AMGN Logo Stock Selection Guide Updated. The SSG for Amgen has been updated. 5-year EPS was projected using the “preferred procuredure” with the following assumptions: revenue growth of 15%, pretax margin 40.4%, tax rate of 26.5% and outstanding shares of 1,175 million. This results in a projected average return of 13.9% using an averate high PE of 29 and average low PE of 16.5. This puts Amgen in the “buy” range. Both IAS and First Call’s analysts consensus project growth at 20%, so the 15% projected growth used in the SSG is conservative.

For the fifth time, Amgen has been named one of the “100 Best Companies to Work for in America” by Fortune magazine. Also, Amgen ranked fifth in The Scientist’s annual survey of the best workplaces for 2004. Details.  Amgen also has an excellent website for investors.

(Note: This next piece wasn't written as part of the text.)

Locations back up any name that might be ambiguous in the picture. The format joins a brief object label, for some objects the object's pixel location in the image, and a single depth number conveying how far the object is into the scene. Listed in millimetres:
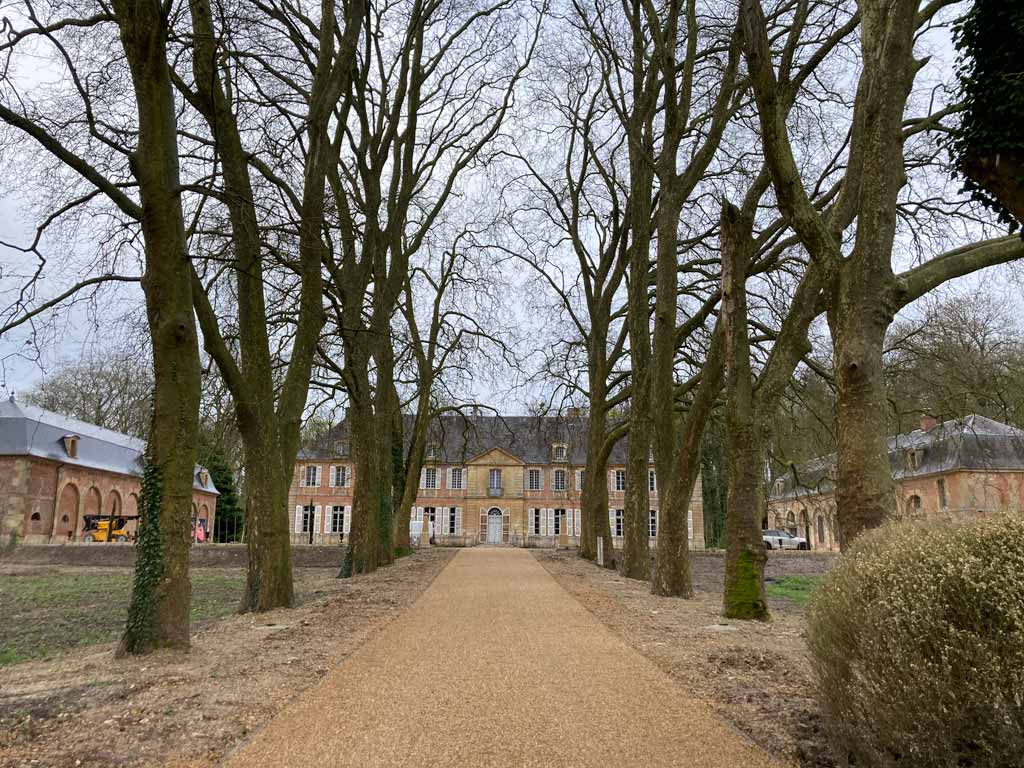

From December 2004 Investor Advisory Service by IClub: IAS also has Amgen in the “buy” range. “Amgen reported continuing solid results for the third quarter of 2004 with total product sales up 23%. On an adjusted basis, excluding one-time factors relating to the company’s acquisition of Tularik, earnings per share growth was 39%. The company also increased guidance for expected earnings per share for the year from about $2.35-$2.40. The sales guidance was also improved to about $10.4 billion for the year. While the company is dependant on a limited number of products, these have continued to grow and sell well. There are also a number of interesting new possibilities in the process of development. Certainly Amgen is the most successful of the world’s biotech companies. AMGN (59.87) is a buy up to 82.”